Practicing Your Craft

In the book that made chef Anthony Bourdain an international celebrity, he wrote, “Cooking is a craft, I like to think, and a good cook is a craftsman — not an artist. There’s nothing wrong with that: the great cathedrals of Europe were built by craftsmen — though not designed by them. Practicing your craft in expert fashion is noble, honorable and satisfying.”

The book “Kitchen Confidential: Adventures in the Culinary Underbelly” transformed Bourdain from a chef into a writer and then a globe-trotting television host. The book has been in print for more than two decades, but I’m just now getting around to reading it. His quote about practicing the craft of cooking in expert fashion is spot-on, and I think it has a few parallels relevant to the racing community.
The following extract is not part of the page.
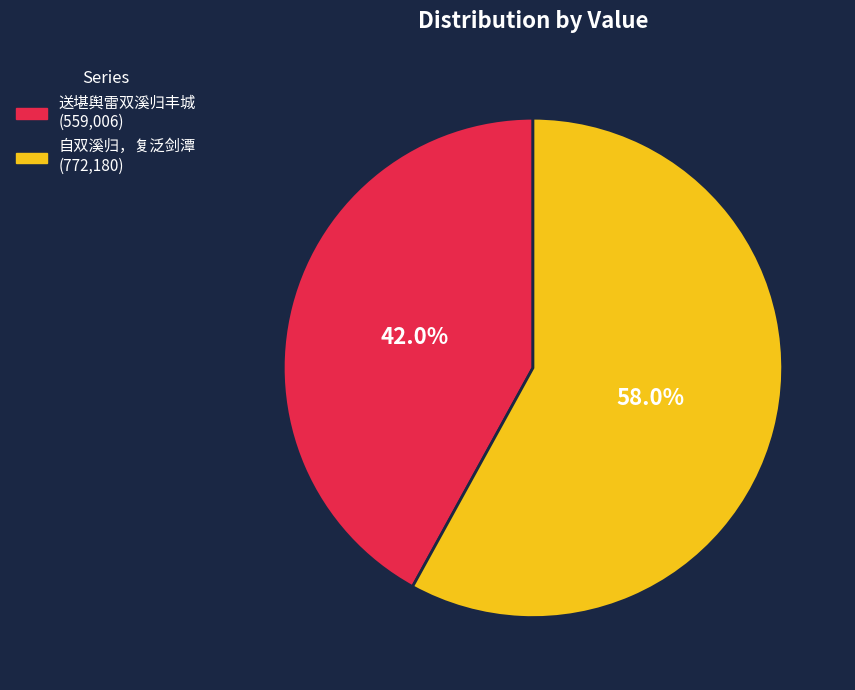

To the nearest percent, what is the difference between the largest and smallest slice percentages?

16%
Unlike a talent in one of the arts, which I believe is something people are born with, a craft is something you can learn and practice and begin to perform in expert fashion over time. Driving fast is a craft. No, I’m not saying that talent negates the need for practice and hard work. President Calvin Coolidge spoke about that 100 years ago.

If you think about things like cooking or throwing clay on a potter’s wheel or working with wood, be it fine cabinetry or framing homes, there are basic tenets to follow to achieve a decent result, and they can be studied, practiced and learned. You could also make the argument that becoming a good mechanic or a good racing driver is an example of practicing a craft.
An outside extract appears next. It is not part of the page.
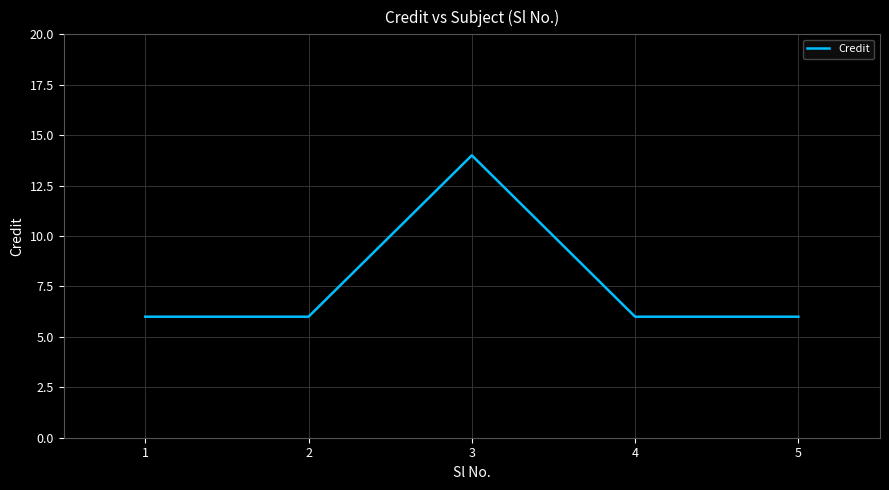

Does the chart have visible grid lines?

Yes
Yes, some people have a talent for these pursuits, too, but a craft is something that nearly anyone can do well. The measure of success in a given craft is usually determined by the quality of the instruction, the amount of time and effort people put into it, and how badly they want to be good at it.

Other examples I can think of right off-hand are brewing your own beer, or writing, and of course, high-performance driving and racing.
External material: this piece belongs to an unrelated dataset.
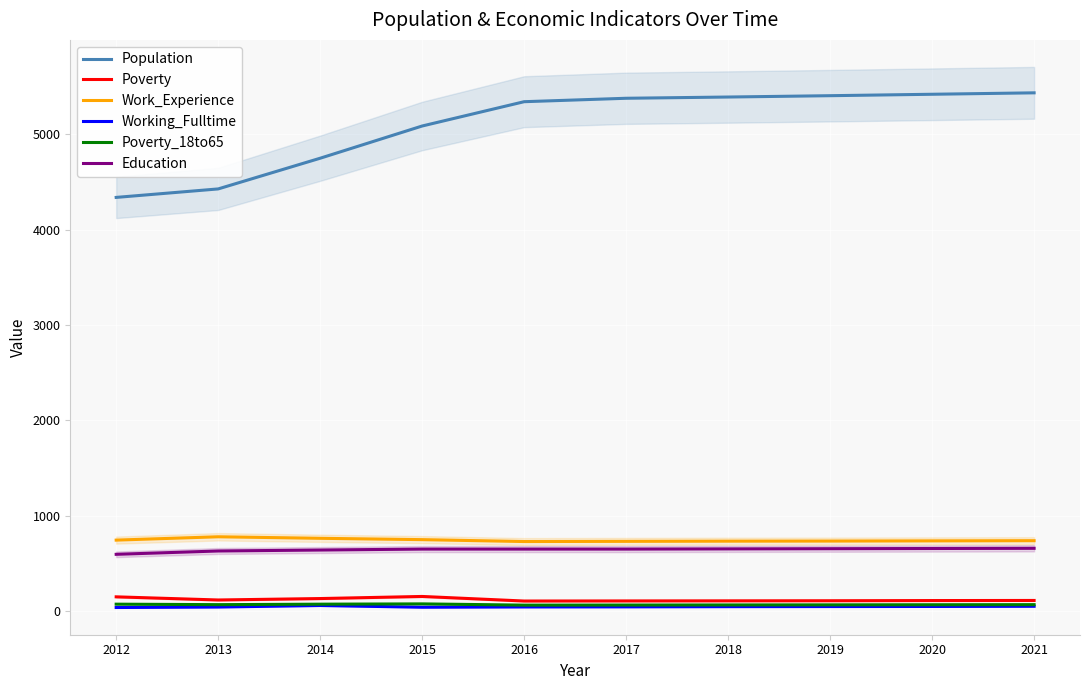

Where does the Population series first go above 5378?

2018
Of all the crafts I’ve listed above, I have had a hand in each of them at one time or another, with varying degrees of success, all due to the measures I mentioned. I took some ceramics classes in high school and again recently, and my efforts were always more rewarding than any art classes in which I tried to paint or illustrate anything. No matter how many times I tried, my illustrations and paintings were nothing short of awful because I lacked the necessary talent. But the ceramics started to come together the more I made.

I would never attempt to build fine cabinetry or frame a home, but I have practiced enough with wood to build bunny cages and fences that stay up. The beers I made were substandard at first, but they improved with each batch I made until I decided that craft was best left to those who had put in more time and effort than I had. Because I have worked from home for so long, I ended up doing a fair amount of the cooking in our household, and over time what was once a mishmash of the over- and under-cooked eventually improved as I practiced the craft.

Of course, if you’re reading this, you understand that high-performance driving and racing is a craft. There are basic tenets to follow early on — driving the line, being smooth, looking way ahead — but at the upper end of the learning curve, there are even more things to learn, and rest assured you can learn them. Getting to that upper end of the curve depends on how badly you want to be good at it. Truly talented drivers get there sooner and perhaps a bit more easily than others, but you can practice them in expert fashion, which is, as Bourdain pointed out in his book, “noble, honorable and satisfying.”

Truth be told, I didn’t learn to cook from Anthony Bourdain, but from one of my favorite animated movies that we used to watch with our kids, “Ratatouille.” In the movie, Chef Gusteau had authored a cookbook titled, “Anyone Can Cook,” a notion the movie’s food critic Anton Ego took issue with initially. At the movie’s end, Ego comes to terms with the idea that anyone can cook.

“In the past, I have made no secret of my disdain for Chef Gusteau’s famous motto, “Anyone can cook.” But I realize, only now do I truly understand what he meant,” Ego uttered in his final soliloquy. “Not everyone can become a great artist, but a great artist can come from anywhere.”

I think the same is true for drivers. Anyone can practice the craft in expert fashion, and feel noble, honorable and satisfied. It just depends on how badly you want to be good at it.